If you want to call backward() on running_loss, you should just add the losses together without calling .item() on them.
You would need to call item() to detach the loss from the computation graph (no backward possible anymore) and store them for debugging purposes, e.g. printing.
In your case however, you need the computation graphs.
Another approch would be to call (loss_a + loss_b).backward() inside the inner loop. This should yield the same results as the gradients are accumulated. Have a look at this post for more information.

WangBo12 · March 10, 2019, 7:42am

That post helps me a lot. But i am still a little confused.
First, is it means that if the batch_size of train_loader = 1, i can write the code like this? because of accumulated gradient as you said?

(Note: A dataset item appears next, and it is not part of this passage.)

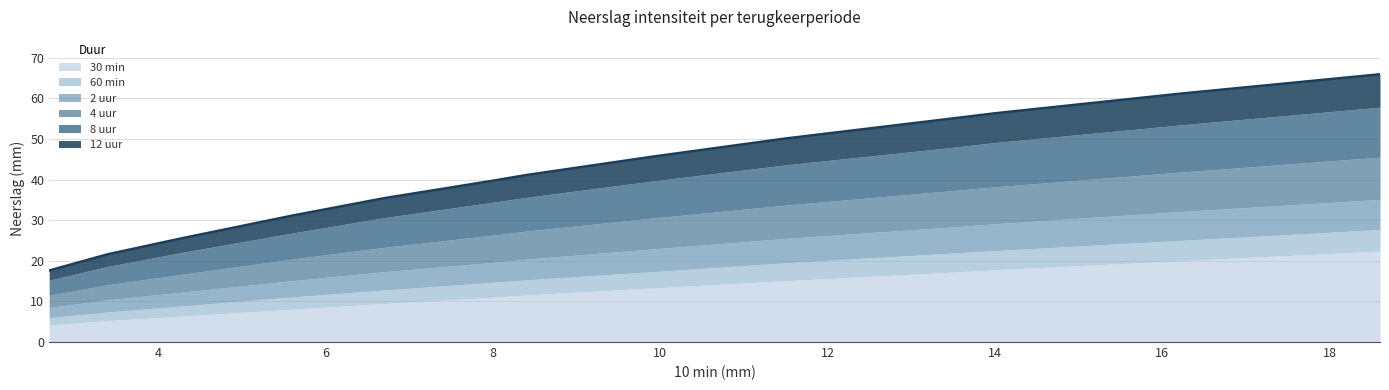

True or false: 2 uur has more than 0 points higher than both neighbors.

False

criterion = nn.CrossEntropyLoss(）
for epoch in range(num_epochs):
    optimizer.zero_grad()
    for i, data in enumerate(train_loader, 0):
        inputs, labels = data
        output_a, outputs_b = net(inputs)
        loss_a = criterion(outputs_a, labels)
        loss_b = criterion(outputs_b, labels)
        (loss_a + loss_b).backward()
    optimizer.step()

Second, if the batch_size of the train_loader more than 1, e.g.16. i just change the criterion like this, and will get the same result?

criterion = nn.CrossEntropyLoss(size_average=False, reduction='sum')

Loss_total = $\sum_{i=1}^{N}(loss_a_i + loss_b_i)$. is waht i want to minimize.
N is the number of examples in my dataset.
Thanks~

imaluengo · March 10, 2019, 9:30am

To the first question, yes you can. Everytime you call loss.backward() it accumulates gradients in the network. They actually only get processed when you call optimizer.step(), at the end of the loop.

You can only do this since your optimizer.zero_grad() is outside of the loop, once per epoch. If zero_grad was done in the inner loop, once per batch which is (arguably) more common in docs and examples, then gradients would be reseted to zero after every batch.

To the second question: again yes. If you sum losses instead of averaging, your code will yield same results regardless of your batch size.

WangBo12 · March 10, 2019, 11:43am

Thank you! I learned a lot.

ptrblck · March 10, 2019, 4:00pm

As @imaluengo explained, both approaches should yield the same results.
However, you would have to be careful, if your model contains any nn.BatchNorm layers, as the running estimates will be different using these approaches.